省思,高尚的人格和卑贱的地位,原来真的只是一线之差。。。
那我是前者,还是后者?

反差太大,为什么单纯的大学生活在假期后就变了样?
以为这四年会帮我重新洗礼,但半年后才发现,
形成了的污点,只能暂时性覆盖,并不能永久性去除的,
就像纹身一样,就算去掉后,那种痛你还是会牢记心里。。。

找不到一个平台,可以真正让我肆无忌惮地说出我要说的。。。
因为我知道,这种心情,真的真的只有走过的人才知道。

#...如果你不曾出现,我会不会觉得快乐一些...#
#...我搞不懂我们到底怎么了...我想不透我们到底怎么了...#
SHE的歌反复播放着,在脑海中。。。

~如果你要上天眷顾你,你就要自爱一点~
刹那间,我开始相信报应这种东西,如果我抢了或破坏了一个比我还单纯的女生的幸福,我就一定不会得到幸福。。。


~如果是外面十五六岁就踏入社会工作的,ok,那个我没话讲;可是你是大学生耶!你有受教育的啊!~
是大学生又怎样,大学生不等于angel。


*其实,原文比现在你们读着的长很多,但我也删了很多。挣扎了很久,我还是选择性的逃避。*

Friday, November 28, 2008

当亲吻的出发点不再是爱时~

~当亲吻的出发点不再是爱时。。。那种关系能维持多久?


今天才发现,
一个女人最没有价值的时候,
不是因为被别人蹂躏,
不是因为被外人诬蔑,
不是因为自己的私生活很糟糕,
而是,
当她开始会可怜自己的时候。。

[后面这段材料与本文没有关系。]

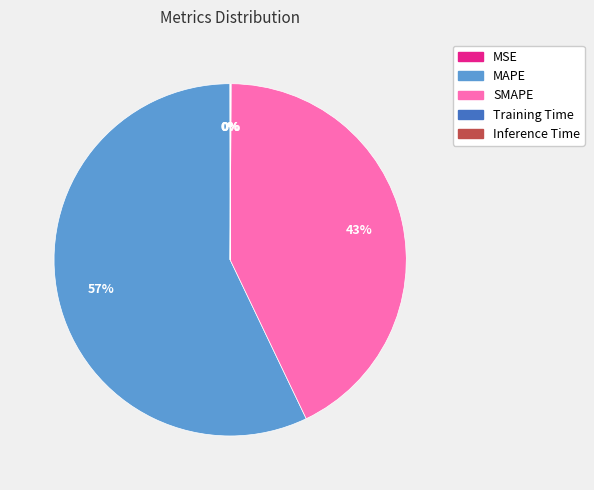

Combined, do SMAPE and MAPE account for over 50%?

Yes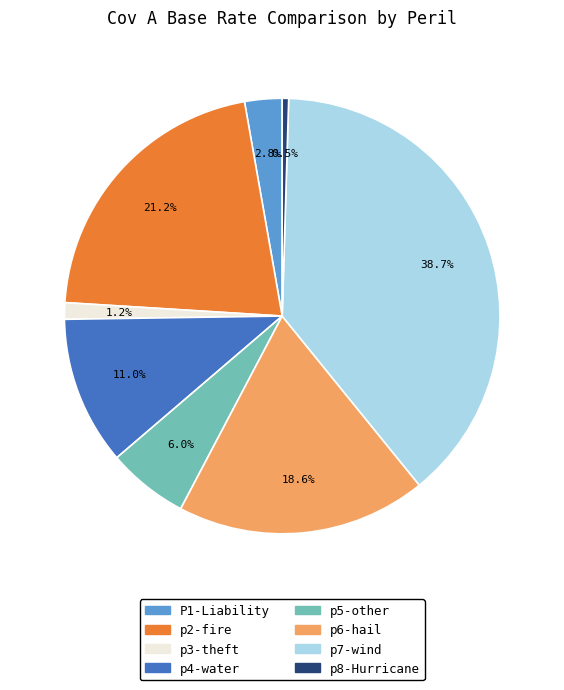

How much of the chart is everything except p6-hail?

81.4%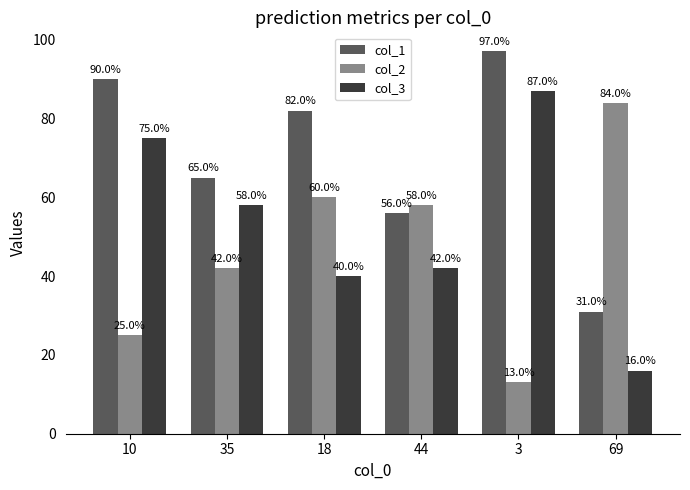

At which label does col_3 first exceed 58?

10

。

Tuesday, November 25, 2008

outing**

After waiting for soooo long, about half year, finally we manage to do a small gathering......hahaha...


~girls of the day...mei sing, me, see pey n chin chin......

~ms, siong voon n i....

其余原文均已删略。